Practical analysis for investment professionals
14 February 2013

Poll: How Should Apple Spend Its Excess Cash?

Posted In: Corporate Finance

In a poll conducted earlier this week in the CFA Institute Financial NewsBrief, we asked readers what would likely provide Apple shareholders with the greatest risk-adjusted return on the company’s excess cash.

Poll: What is likely to provide Apple shareholders the highest risk-adjusted rate of return on the company’s excess cash balances?

Poll: What is likely to provide Apple shareholders the highest risk-adjusted rate of return on the company's excess cash balances?

The $137 billion in cash that Apple (AAPL) currently has sitting on its balance sheet exceeds the entire market values of technology peers Cisco (CSCO) and Intel (INTC), prompting investors to consider anew how Apple should invest this stockpile or otherwise return it to shareholders. And while opinion is divided, most respondents to our poll think investors would be best served if Apple returned excess cash to shareholders in the form of dividends or share repurchases.

Nearly 45% of respondents to this week’s poll think Apple should reward shareholders with either an increased dividend or special dividends, while just over 32% of respondents believe share repurchases would offer stockholders the best risk-adjusted return. Acquisitions are widely viewed as a less attractive option, with support from just 9% of respondents. And despite the tremendous value delivered to shareholders over the past decade, only 8% of NewsBrief readers think Apple’s current capital investment policy offers the best return prospects. Hedge fund manager David Einhorn shares this view, which explains why he recently proposed that Apple issue a “perpetual preferred” stock. Only 5% of respondents think this proposal is the best course of action for Apple. With cash representing about 31% of its current market capitalization, Einhorn thinks Apple shares are being penalized by the market and that issuance of preferred shares would help to unlock considerable value in the common stock. Critics of this strategy, including Aswath Damodaran, see Einhorn’s plan as financial engineering rather than value creation.

The data:

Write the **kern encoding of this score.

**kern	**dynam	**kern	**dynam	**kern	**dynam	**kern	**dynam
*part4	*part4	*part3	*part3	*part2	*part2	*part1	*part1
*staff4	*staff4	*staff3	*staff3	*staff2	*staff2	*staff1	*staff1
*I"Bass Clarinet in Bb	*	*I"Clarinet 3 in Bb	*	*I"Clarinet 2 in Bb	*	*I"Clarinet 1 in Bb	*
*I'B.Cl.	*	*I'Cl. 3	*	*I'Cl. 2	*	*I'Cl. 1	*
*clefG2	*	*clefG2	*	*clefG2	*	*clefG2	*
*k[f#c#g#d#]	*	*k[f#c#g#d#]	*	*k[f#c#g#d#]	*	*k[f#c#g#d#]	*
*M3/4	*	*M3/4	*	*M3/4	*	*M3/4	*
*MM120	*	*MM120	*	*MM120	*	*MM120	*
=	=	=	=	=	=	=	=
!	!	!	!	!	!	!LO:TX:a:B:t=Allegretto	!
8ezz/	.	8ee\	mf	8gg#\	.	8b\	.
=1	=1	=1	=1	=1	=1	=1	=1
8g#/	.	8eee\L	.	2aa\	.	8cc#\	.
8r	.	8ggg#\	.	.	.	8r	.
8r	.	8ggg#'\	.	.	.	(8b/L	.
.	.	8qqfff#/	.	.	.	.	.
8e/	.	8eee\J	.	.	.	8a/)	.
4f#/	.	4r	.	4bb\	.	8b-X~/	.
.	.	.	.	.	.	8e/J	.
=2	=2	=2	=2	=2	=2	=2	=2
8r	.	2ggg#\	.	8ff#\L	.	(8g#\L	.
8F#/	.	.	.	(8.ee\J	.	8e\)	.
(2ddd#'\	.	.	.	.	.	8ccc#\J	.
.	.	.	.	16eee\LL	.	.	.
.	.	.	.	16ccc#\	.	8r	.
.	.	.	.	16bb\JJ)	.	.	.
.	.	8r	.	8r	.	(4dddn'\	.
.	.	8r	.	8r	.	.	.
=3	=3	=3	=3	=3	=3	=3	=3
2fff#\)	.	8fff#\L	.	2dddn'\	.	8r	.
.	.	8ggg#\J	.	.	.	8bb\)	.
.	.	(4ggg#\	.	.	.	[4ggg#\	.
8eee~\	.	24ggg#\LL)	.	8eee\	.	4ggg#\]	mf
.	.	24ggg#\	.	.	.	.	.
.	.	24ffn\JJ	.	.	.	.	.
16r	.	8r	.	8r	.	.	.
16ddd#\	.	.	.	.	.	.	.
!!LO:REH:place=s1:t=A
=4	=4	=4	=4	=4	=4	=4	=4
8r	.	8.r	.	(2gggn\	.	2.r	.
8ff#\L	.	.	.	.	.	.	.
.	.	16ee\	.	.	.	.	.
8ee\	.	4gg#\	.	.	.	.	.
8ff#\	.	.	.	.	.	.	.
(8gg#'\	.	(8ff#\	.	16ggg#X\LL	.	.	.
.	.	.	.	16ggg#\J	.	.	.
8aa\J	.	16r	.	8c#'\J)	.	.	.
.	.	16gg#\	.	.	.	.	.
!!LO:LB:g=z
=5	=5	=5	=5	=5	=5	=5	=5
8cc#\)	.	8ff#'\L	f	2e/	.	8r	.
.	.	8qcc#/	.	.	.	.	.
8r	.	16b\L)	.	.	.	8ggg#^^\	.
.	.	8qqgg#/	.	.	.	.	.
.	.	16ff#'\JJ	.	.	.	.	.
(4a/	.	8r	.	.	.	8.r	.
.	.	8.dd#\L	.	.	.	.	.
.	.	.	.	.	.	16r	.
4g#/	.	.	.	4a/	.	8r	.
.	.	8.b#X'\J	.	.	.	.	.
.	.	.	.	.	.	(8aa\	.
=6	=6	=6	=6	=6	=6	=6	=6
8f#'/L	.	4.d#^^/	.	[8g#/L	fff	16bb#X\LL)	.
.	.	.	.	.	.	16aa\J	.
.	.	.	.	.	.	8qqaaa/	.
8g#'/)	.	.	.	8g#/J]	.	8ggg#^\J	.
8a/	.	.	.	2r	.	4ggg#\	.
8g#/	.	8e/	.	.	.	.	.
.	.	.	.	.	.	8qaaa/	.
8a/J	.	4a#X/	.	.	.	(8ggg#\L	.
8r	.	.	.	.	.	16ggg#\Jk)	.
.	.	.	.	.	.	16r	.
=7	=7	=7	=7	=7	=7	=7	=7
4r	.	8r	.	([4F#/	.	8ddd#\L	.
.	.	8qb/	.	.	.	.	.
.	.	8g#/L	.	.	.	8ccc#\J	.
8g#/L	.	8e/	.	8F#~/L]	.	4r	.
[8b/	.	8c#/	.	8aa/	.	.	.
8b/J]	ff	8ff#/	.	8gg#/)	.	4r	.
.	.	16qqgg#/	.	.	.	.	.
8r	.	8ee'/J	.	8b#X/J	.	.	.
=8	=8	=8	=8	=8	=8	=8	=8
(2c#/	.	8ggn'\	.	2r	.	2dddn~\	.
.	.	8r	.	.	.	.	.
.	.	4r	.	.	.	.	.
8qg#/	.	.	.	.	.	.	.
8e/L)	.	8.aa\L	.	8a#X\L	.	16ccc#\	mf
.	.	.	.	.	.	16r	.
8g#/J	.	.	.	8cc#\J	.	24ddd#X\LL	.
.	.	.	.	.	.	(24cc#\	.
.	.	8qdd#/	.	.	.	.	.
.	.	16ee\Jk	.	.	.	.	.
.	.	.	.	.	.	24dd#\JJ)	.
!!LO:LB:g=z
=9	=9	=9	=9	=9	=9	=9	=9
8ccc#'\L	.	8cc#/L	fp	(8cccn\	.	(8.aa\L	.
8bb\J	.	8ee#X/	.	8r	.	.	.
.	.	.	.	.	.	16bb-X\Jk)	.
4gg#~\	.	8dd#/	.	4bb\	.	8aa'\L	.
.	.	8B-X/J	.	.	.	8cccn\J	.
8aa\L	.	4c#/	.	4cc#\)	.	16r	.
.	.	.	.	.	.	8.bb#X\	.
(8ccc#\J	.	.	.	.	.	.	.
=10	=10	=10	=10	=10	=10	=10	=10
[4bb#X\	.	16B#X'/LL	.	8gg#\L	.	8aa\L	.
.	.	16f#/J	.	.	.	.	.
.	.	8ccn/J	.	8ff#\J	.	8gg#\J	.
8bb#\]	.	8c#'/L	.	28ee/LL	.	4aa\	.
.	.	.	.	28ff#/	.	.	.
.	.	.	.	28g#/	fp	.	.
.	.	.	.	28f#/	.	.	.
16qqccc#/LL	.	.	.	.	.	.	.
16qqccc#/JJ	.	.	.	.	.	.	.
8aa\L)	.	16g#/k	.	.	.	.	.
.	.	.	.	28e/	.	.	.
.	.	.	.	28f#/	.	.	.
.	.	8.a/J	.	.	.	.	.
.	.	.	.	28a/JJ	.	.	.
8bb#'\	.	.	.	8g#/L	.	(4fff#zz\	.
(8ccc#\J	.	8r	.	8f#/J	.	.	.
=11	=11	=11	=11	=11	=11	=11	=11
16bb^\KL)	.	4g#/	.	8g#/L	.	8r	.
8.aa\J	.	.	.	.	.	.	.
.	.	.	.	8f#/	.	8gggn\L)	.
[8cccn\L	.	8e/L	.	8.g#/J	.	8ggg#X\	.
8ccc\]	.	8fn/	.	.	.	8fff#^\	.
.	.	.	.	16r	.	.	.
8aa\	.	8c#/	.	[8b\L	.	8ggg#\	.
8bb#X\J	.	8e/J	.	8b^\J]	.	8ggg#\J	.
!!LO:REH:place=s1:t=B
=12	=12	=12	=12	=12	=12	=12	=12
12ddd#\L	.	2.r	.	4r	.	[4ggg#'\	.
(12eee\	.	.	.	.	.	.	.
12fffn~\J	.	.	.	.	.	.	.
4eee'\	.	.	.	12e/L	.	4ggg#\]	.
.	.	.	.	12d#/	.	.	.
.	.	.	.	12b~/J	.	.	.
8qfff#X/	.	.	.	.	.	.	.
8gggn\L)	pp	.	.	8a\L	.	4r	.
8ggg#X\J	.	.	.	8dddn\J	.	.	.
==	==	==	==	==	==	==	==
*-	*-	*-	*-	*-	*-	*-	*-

Task list:
a. Answer these questions about the Apple cash poll text:
(i) How much cash does Apple have on its balance sheet?
(ii) What share of respondents favored acquisitions?
(iii) Who proposed that Apple issue a "perpetual preferred" stock?
b. Duplicate the portion of the Apple cash poll text that begins at the words "Posted In: Corporate" and stops after "company’s excess cash balances?".
c. Write the next part of the Apple cash poll text, continuing after its last sentence.
The data has nothing to do with the tasks.

Answers to the tasks:
a.
(i) $137 billion
(ii) 9%
(iii) David Einhorn

b.
Posted In: Corporate Finance

In a poll conducted earlier this week in the CFA Institute Financial NewsBrief, we asked readers what would likely provide Apple shareholders with the greatest risk-adjusted return on the company’s excess cash.

Poll: What is likely to provide Apple shareholders the highest risk-adjusted rate of return on the company’s excess cash balances?

c.
For its part, Apple has said that its management “has been in active discussions about returning cash to shareholders.” Overlooked by many is the fact that $94.2 billion of Apple’s cash balance is held by its foreign subsidiaries and, absent a change in tax law, repatriating it to pay for dividends or share repurchases would incur taxes. In March of 2012, Apple announced that it would start paying out $45 billion to shareholders over 3 years via dividends and buybacks. It seems most likely that Apple will accelerate or expand this plan.

Please note that the content of this site should not be construed as investment advice, nor do the opinions expressed necessarily reflect the views of CFA Institute.


About the Author(s)
David Larrabee, CFA

David Larrabee, CFA, was director of member and corporate products at CFA Institute and served as the subject matter expert in portfolio management and equity investments. Previously, he spent two decades in the asset management industry as a portfolio manager and analyst. He holds a BA in economics from Colgate University and an MBA in finance from Fordham University. Topical Expertise: Equity Investments · Portfolio Management

4 thoughts on “Poll: How Should Apple Spend Its Excess Cash?”

  1. Lee Buttles says:

    AAPL too late to the party for Q4/2012 dividends.Repatriation and then paying dividends triggers double-taxation at now-higher rates. Share buybacks and offshore investment (i.e., acquisition) are the best options, in my opinion. Share buyback has the advantage that the shareholder has the option to tender shares. Generally, I think that tax considerations should not drive investment (i.e., capital) decisions, but I would hold-off for a US reduction in corporate tax rates. Admittedly, that may not happen anytime soon.

  2. frank says:

    I think most voters misunderstand Einhorn’s proposal. His proposal is to pay out a portion of future operating cash flows via preferred dividends. It has nothing to do with existing cash balances. In fact, the board can later suspend future preferred dividends if they wanted to without penalty (except of course to the holders of those prefs via rapid depreciation in pref share prices).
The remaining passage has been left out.